Senin, 29 Juli 2013

# curhat

Bukan Tetangga Yang Baik

Berita duka itu saya terima jam 9 malam. Karena kebetulan sedang memakai gamis hitam, saya langsung berangkat ke rumah tetangga, tanpa ganti baju lagi. Kami bertiga (saya, mbak Novi, dan Mbak Dini) segera menuju ke ruang ICU rumah sakit, tempat jenasah disemayamkan.

Di sana telah berkumpul banyak orang mulai dari keluarga, kerabat, tetangga, dan sahabat dari yang berduka. Hampir dua jam kami berada di sana, karena kebetulan Mbak Dini adalah Bu RT, jadi dia sibuk telpon sana sini mencari perempuan yang bisa memandikan jenasah. Usaha yang dilakukan sudah maksimal, tapi ternyata tidak berhasil. Petugas yang biasa memandikan jenasah semua berhalangan, ada yang sudah mudik, ada yang sedang tidak di rumah.

Akhirnya jenasah, tanpa dimandikan, dibawa ke kampung halamannya di Brebes. Saat bertemu dengan saudara-saudara almarhumah, Mbak Dini bilang, “Yang ini wajahnya mirip dengan almarhumah, ya?” Bu Novi mengangguk. Sementara saya hanya bilang,” Ohhh...”

Tahukah, Teman, selama tinggal di rumah dinas itu (empat tahunan lah), saya belum pernah sekali pun bertatap muka dengan almarhumah. Padahal rumah kami hanya berjarak 3 rumah. Duh, tetangga macam apa saya ini. Bulan-bulan pertama, saya masih sering melihat beliau setiap pagi berangkat mengajar. Hanya sosoknya, bukan wajahnya. Karena beliau berjalan dari rumah masuk ke mobil, yang waktunya hanya beberapa detik.

Beberapa bulan berikutnya, tukang sayur yang mangkal di depan rumah bercerita kalau beliau sakit kanker payudara dan sedang menjalani pengobatan. Sejak itulah beliau benar-benar mengurung diri. Tak pernah datang di acara arisan atau halal bihalal. Tak pernah mau ditengok oleh kami, tetangganya. Beberapa tetangga (pengurus RT) pernah menengok beliau saat dirawat di rumah sakit Dharmais. Saat itu kondisinya masih bisa berbicara dan tertawa, menurut Mbak Dini yang ikut bezuk.
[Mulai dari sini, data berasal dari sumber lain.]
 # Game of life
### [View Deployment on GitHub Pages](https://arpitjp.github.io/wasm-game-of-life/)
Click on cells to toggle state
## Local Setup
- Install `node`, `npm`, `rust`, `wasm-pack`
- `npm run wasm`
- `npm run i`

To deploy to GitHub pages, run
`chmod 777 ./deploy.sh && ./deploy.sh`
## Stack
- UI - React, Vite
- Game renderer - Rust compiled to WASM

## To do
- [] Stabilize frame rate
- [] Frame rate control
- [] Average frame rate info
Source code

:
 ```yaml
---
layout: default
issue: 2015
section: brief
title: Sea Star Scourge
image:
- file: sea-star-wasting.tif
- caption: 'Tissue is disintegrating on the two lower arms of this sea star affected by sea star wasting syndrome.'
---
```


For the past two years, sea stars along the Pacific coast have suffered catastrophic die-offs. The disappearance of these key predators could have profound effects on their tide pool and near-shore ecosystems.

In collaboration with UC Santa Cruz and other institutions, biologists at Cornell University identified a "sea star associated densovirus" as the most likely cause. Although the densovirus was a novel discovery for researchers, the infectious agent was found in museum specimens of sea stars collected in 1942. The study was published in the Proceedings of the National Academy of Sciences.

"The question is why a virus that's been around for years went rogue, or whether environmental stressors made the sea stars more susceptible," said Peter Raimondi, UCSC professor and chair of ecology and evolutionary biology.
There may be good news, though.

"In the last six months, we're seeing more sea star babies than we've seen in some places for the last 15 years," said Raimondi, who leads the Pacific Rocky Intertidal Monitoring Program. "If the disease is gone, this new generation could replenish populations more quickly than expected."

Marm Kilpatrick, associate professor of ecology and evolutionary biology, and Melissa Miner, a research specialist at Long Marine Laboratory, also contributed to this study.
Astaghfirullah, ampuni hamba ya, Allah. Hamba memang bukan tetangga yang baik. Yang tak pernah bisa menunaikan kewajiban hamba terhadap tetangga. Saat tetangga sakit, harusnya hamba menengoknya. Tapi hamba tak pernah melakukan itu. Dan hari ini saat beliau meninggal, untuk pertama kalinya hamba melihat wajahnya. Meski wajah itu kini sudah dingin dan sebagian tertutup kapas. Maafkan saya, ya. Selamat jalan, Ibu, Allah telah mengangkat penyakit kanker yang telah menggerogoti tubuhmu selama hampir empat tahun. Beristirahatlah dengan tenang di sisi-Nya.